Beginners classes are starting soon, commencing 3 February 2020, from 7.30pm to 9.00pm. They are especially for people who have never danced before, or who danced a long time ago and need a refresher. You don’t need to be Scottish to enjoy Scottish Country Dancing!
The cost for the four lessons is just $25.
As dancing gets you moving, you will warm up quickly, so wear cool clothing. To start with you can wear soft soled shoes – the thinner the better.
A regular dance partner is not required for Scottish Country Dancing as it is customary to dance with a different partner for each dance, making it a very social form of dancing. Dances are usually danced in a set of eight people – 4 men and 4 women arranged either in two lines (men facing women) or in a square, and they work together to dance a sequence of formations.
There are several basic steps and about a dozen figures which will get you through quite a number of dances. There is also more emphasis on “steps” than in, say, ceilidh dancing, but the basic technique can be learned through a couple of months’ worth of practice evenings once a week at Club nights.
Club nights, schools, balls and social dances are held in places all over New Zealand and the world. Once you know the basics, you can join in anywhere in New Zealand or around the world.
It was a shame that so many of our “regulars” were not able to make it due to other commitments but we had 2 sets with our visitors. The programme was made up of requests – favourites of some and not necessarily others!
As I said, Ann and I have really enjoyed out tutoring this year and particularly impressed of how well our new dancers have done. Thanks to all our Club members who made our new people feel so welcome and the help they have given.
For the record the dances we did on Monday were:
• Maxwell’s Rant
• The Compleat Gardener
• City of Belfast
• Shiftin” Bobbins
• The Hunting Horn
• Triple Happiness
• Capering Scarecriws
• Pelorus Jack
• Linden Diamond
• The Reel of the 51st Division
Have a great break and enjoy the summer. See you all in February for the beginners’ classes.
You will be pleased to have a break from the New Dancer’s Celebration dances this week. I was really pleased to hear how much everyone had enjoyed the dance and that you felt well prepared. I was sorry to miss it as it is my favourite dance for the year.

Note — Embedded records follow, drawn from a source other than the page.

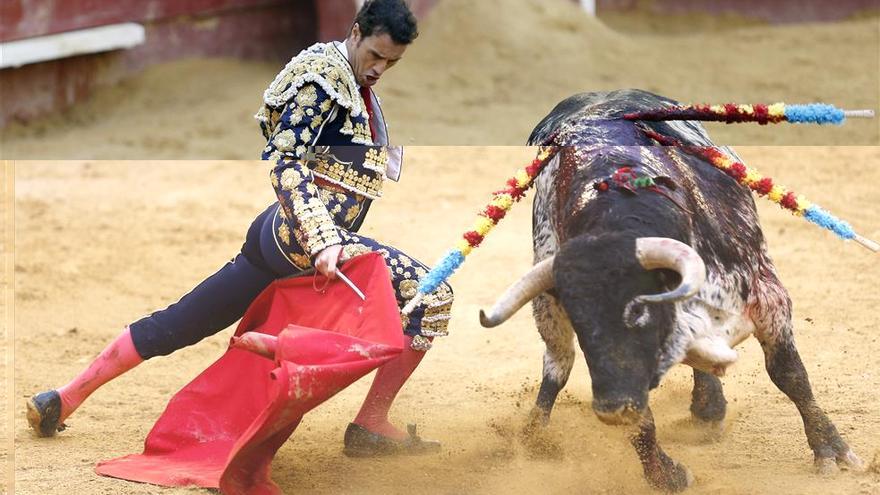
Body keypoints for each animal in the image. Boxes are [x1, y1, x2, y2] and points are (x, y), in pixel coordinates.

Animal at [482, 89, 860, 492]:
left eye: (641, 313)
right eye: (584, 327)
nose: (612, 409)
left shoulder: (768, 296)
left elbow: (790, 375)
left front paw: (831, 450)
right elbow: (641, 417)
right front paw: (665, 473)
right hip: (546, 304)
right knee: (557, 366)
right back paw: (535, 438)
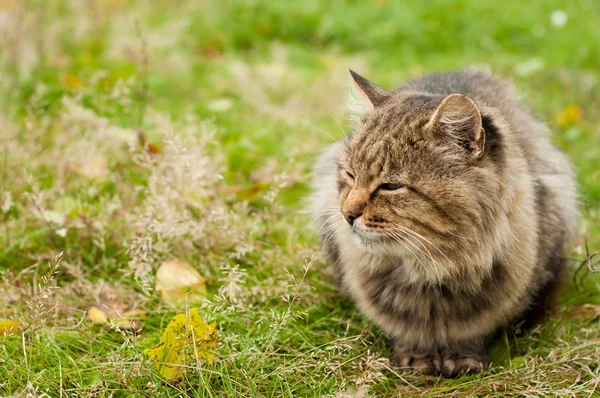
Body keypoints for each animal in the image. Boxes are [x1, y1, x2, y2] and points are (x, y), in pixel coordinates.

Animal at [310, 67, 576, 376]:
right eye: (350, 175)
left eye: (390, 186)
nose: (347, 214)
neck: (431, 271)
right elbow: (407, 331)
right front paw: (417, 357)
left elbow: (472, 332)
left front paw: (462, 358)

The Auld Grey Cat – an easy warm up dance written by Wellington tutor Iain Boyd
Yan, Tan, Tethera (1,2,3 in Gaelic) – Corner chain. This is one of my favoutie formations. A good dance for lots of eye contact as you change your corners in and turn your partner.
Wisp of Thistle – This dance was written for the Queen Mother who after watching a Scottish Country Dancing display in Canada commented that the dancers looked like wisps of thistle. Good practice for petronella turns and half reels of 4
Capering Scarecrow. This is a new dance written by the Carterton tutor. It was quite tricky but you all did really well with it despite the tutor with the foggy brain.. Thanks to Graeme for easily working out why the corners were still on opposite sides when we finished the dance!!
The Moudiewort (Jvilles final night programme) As discussed a Moudiewort is a mole. Lots of jokes about mole like activity.
Thanks for the requests for our final night. I will put together a programe that incorporates most of these.
See you all for our final night of dancing for 2019.
After all the excitement of the AGM the previous week I completely forgot to send Dan my update…and he was too polite to ask me where it was!! Anyway we have been focusing on the New Dancers’ Celebration programme over the last couple of weeks. You are all well prepared and remember that all the dances are going to be walked once through so go forth with confidence.
The Highland Reel R (A Round the Room Dance where the man was in a the middle of two women, trio facing trio)
Granville Market J
Mary Erskine R (Modified double triangles). Supporting couples set for the full eight bars and adjust their position in or just in front of the sidelines to ensure that the dancing couple are back to back in the middle of the set. We decided that we would do this again the following week to perfect the dance.
Lady Catherine Bruce’s Reel J
Mary Erskine R – This was danced much better this week.
The Shores of Solway – 3 couple knot and an easy corner movement (that I tried to complicate first off).
The Laird of Milton’s Daughter J ( Corner chain. The dancing couple need to resist the temptation to dance on bars 3 and 4 when they must be standing still in their corners place while they turn each other once round on 3 and 4. It is important to be standing on the corner position rather than lurking in from the side lines as it makes it very easy to turn the incorrect person)
The De’il Amang the Tailors R (set, right hands across 1/2 way and set and left hand…touch and away)
The Paisely Weavers S. 2nd couple start on the opposite side, curtsey on the 1st bow chord and cross the set on the 2nd chord. Grand chain and a ladies’ chain
The Old Man of Storr
Crom Allt (A similar turning movement to Mary Erskine).
Think about any dances you would like to do on our final night and add them to the Request List. It is a good idea to choose dances that we have done during the year so they are familiar to all.